Task> Please retype every record exactly as it appears, omitting the pictures.
══════════════════════════════
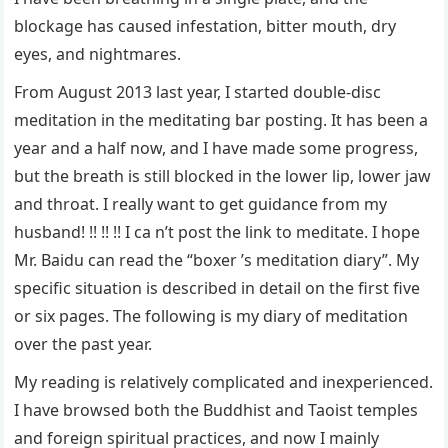
blockage has caused infestation, bitter mouth, dry
eyes, and nightmares.
From August 2013 last year, I started double-disc
meditation in the meditating bar posting. It has been a
year and a half now, and I have made some progress,
but the breath is still blocked in the lower lip, lower jaw
and throat. I really want to get guidance from my
husband! !! !! !! I ca n’t post the link to meditate. I hope
Mr. Baidu can read the “boxer ’s meditation diary”. My
specific situation is described in detail on the first five
or six pages. The following is my diary of meditation
over the past year.
My reading is relatively complicated and inexperienced.
I have browsed both the Buddhist and Taoist temples
and foreign spiritual practices, and now I mainly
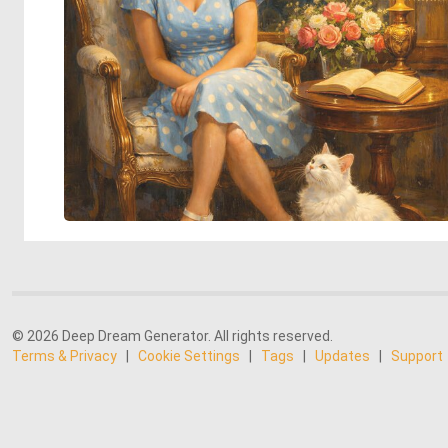
© 2026 Deep Dream Generator. All rights reserved.
Terms & Privacy
|
Cookie Settings
|
Tags
|
Updates
|
Support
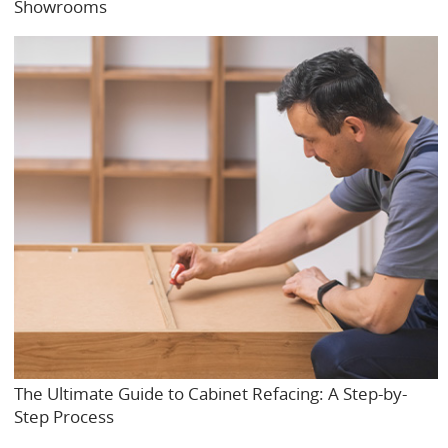
Showrooms
The Ultimate Guide to Cabinet Refacing: A Step-by-
Step Process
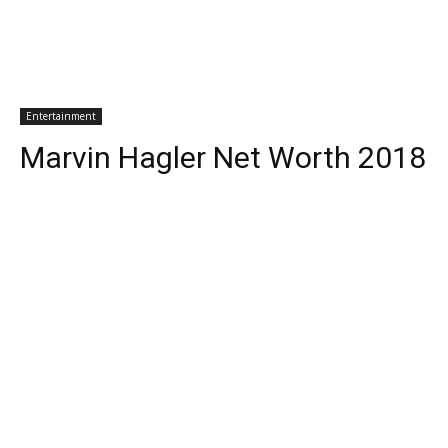
Entertainment
Marvin Hagler Net Worth 2018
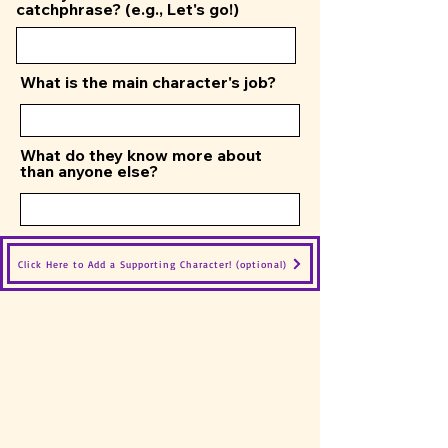
catchphrase? (e.g., Let's go!)
What is the main character's job?
What do they know more about
than anyone else?
Click Here to Add a Supporting Character! (optional)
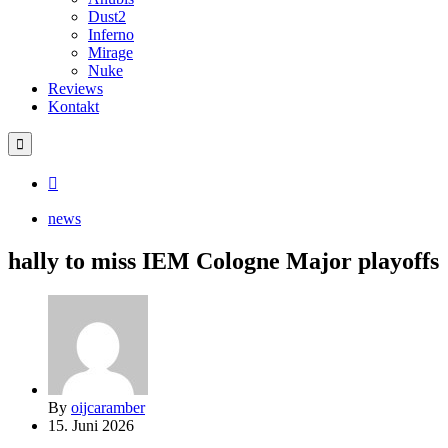
Dust2
Inferno
Mirage
Nuke
Reviews
Kontakt
news
hally to miss IEM Cologne Major playoffs
By
oijcaramber
15. Juni 2026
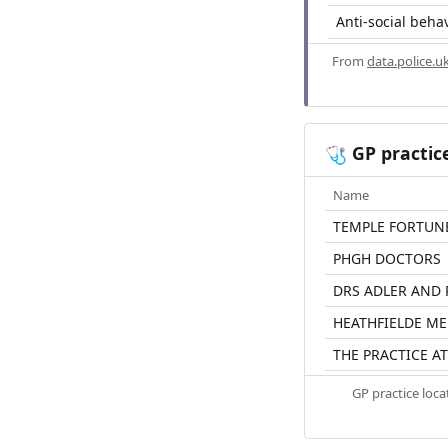
Anti-social beha
From
data.police.u
GP practic
🩺
Name
TEMPLE FORTUN
PHGH DOCTORS
DRS ADLER AND
HEATHFIELDE ME
THE PRACTICE AT
GP practice loc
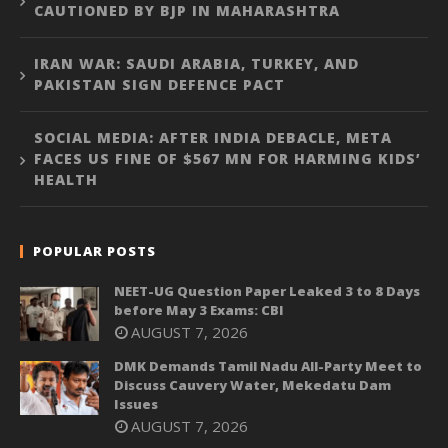
CAUTIONED BY BJP IN MAHARASHTRA
IRAN WAR: SAUDI ARABIA, TURKEY, AND
PAKISTAN SIGN DEFENCE PACT
SOCIAL MEDIA: AFTER INDIA DEBACLE, META
FACES US FINE OF $567 MN FOR HARMING KIDS’
HEALTH
POPULAR POSTS
NEET-UG Question Paper Leaked 3 to 8 Days
before May 3 Exams: CBI
AUGUST 7, 2026
DMK Demands Tamil Nadu All-Party Meet to
Discuss Cauvery Water, Mekedatu Dam
Issues
AUGUST 7, 2026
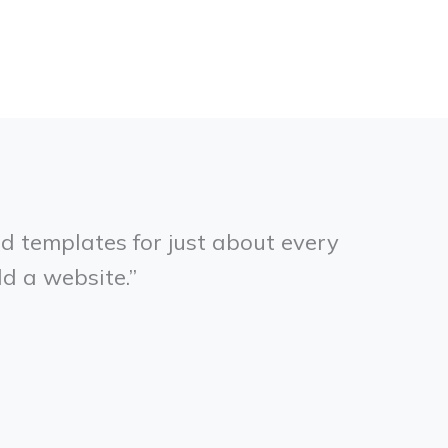
d templates for just about every
ld a website.”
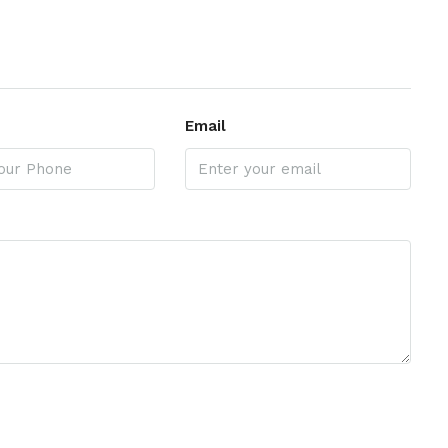
Email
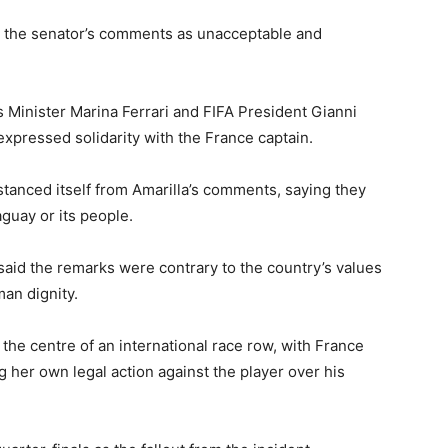
 the senator’s comments as unacceptable and
Minister Marina Ferrari and FIFA President Gianni
xpressed solidarity with the France captain.
anced itself from Amarilla’s comments, saying they
aguay or its people.
 said the remarks were contrary to the country’s values
an dignity.
the centre of an international race row, with France
her own legal action against the player over his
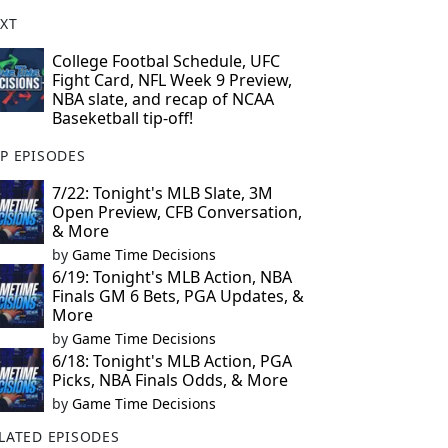
XT
College Footbal Schedule, UFC
Fight Card, NFL Week 9 Preview,
NBA slate, and recap of NCAA
Baseketball tip-off!
P EPISODES
7/22: Tonight's MLB Slate, 3M
Open Preview, CFB Conversation,
& More
by
Game Time Decisions
6/19: Tonight's MLB Action, NBA
Finals GM 6 Bets, PGA Updates, &
More
by
Game Time Decisions
6/18: Tonight's MLB Action, PGA
Picks, NBA Finals Odds, & More
by
Game Time Decisions
LATED EPISODES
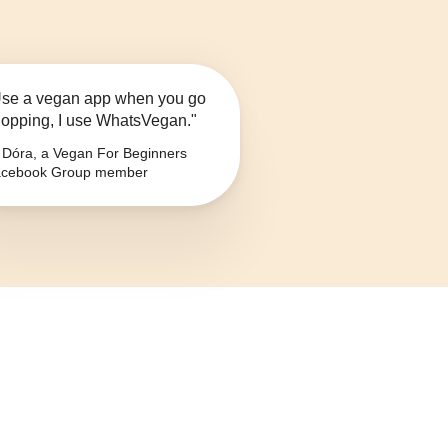
se a vegan app when you go
opping, I use WhatsVegan."
Dóra, a Vegan For Beginners
cebook Group member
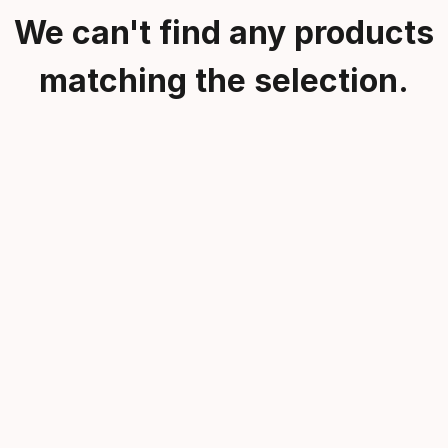
We can't find any products
matching the selection.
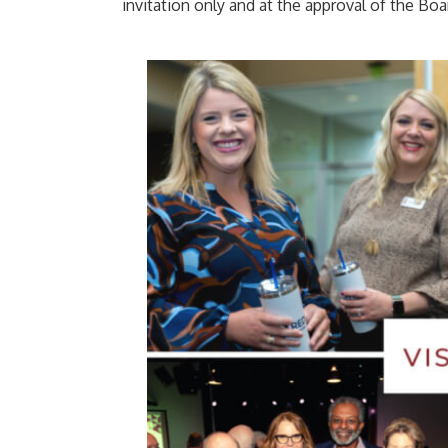
invitation only and at the approval of the Boa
══════════════════════════════
Your solution>
blockage has caused infestation, bitter mouth, dry
eyes, and nightmares.
From August 2013 last year, I started double-disc
meditation in the meditating bar posting. It has been a
year and a half now, and I have made some progress,
but the breath is still blocked in the lower lip, lower jaw
and throat. I really want to get guidance from my
husband! !! !! !! I ca n’t post the link to meditate. I hope
Mr. Baidu can read the “boxer ’s meditation diary”. My
specific situation is described in detail on the first five
or six pages. The following is my diary of meditation
over the past year.
My reading is relatively complicated and inexperienced.
I have browsed both the Buddhist and Taoist temples
and foreign spiritual practices, and now I mainly
© 2026 Deep Dream Generator. All rights reserved.
Terms & Privacy
|
Cookie Settings
|
Tags
|
Updates
|
Support
Showrooms
The Ultimate Guide to Cabinet Refacing: A Step-by-
Step Process
Entertainment
Marvin Hagler Net Worth 2018
catchphrase? (e.g., Let's go!)
What is the main character's job?
What do they know more about
than anyone else?
Click Here to Add a Supporting Character! (optional)
Dust2
Inferno
Mirage
Nuke
Reviews
Kontakt
news
hally to miss IEM Cologne Major playoffs
By
oijcaramber
15. Juni 2026
Anti-social beha
From
data.police.u
GP practic
🩺
Name
TEMPLE FORTUN
PHGH DOCTORS
DRS ADLER AND
HEATHFIELDE ME
THE PRACTICE AT
GP practice loc
CAUTIONED BY BJP IN MAHARASHTRA
IRAN WAR: SAUDI ARABIA, TURKEY, AND
PAKISTAN SIGN DEFENCE PACT
SOCIAL MEDIA: AFTER INDIA DEBACLE, META
FACES US FINE OF $567 MN FOR HARMING KIDS’
HEALTH
POPULAR POSTS
NEET-UG Question Paper Leaked 3 to 8 Days
before May 3 Exams: CBI
AUGUST 7, 2026
DMK Demands Tamil Nadu All-Party Meet to
Discuss Cauvery Water, Mekedatu Dam
Issues
AUGUST 7, 2026
d templates for just about every
ld a website.”
Email
 the senator’s comments as unacceptable and
Minister Marina Ferrari and FIFA President Gianni
xpressed solidarity with the France captain.
anced itself from Amarilla’s comments, saying they
aguay or its people.
 said the remarks were contrary to the country’s values
an dignity.
the centre of an international race row, with France
her own legal action against the player over his
XT
College Footbal Schedule, UFC
Fight Card, NFL Week 9 Preview,
NBA slate, and recap of NCAA
Baseketball tip-off!
P EPISODES
7/22: Tonight's MLB Slate, 3M
Open Preview, CFB Conversation,
& More
by
Game Time Decisions
6/19: Tonight's MLB Action, NBA
Finals GM 6 Bets, PGA Updates, &
More
by
Game Time Decisions
6/18: Tonight's MLB Action, PGA
Picks, NBA Finals Odds, & More
by
Game Time Decisions
LATED EPISODES
se a vegan app when you go
opping, I use WhatsVegan."
Dóra, a Vegan For Beginners
cebook Group member
We can't find any products
matching the selection.
invitation only and at the approval of the Boa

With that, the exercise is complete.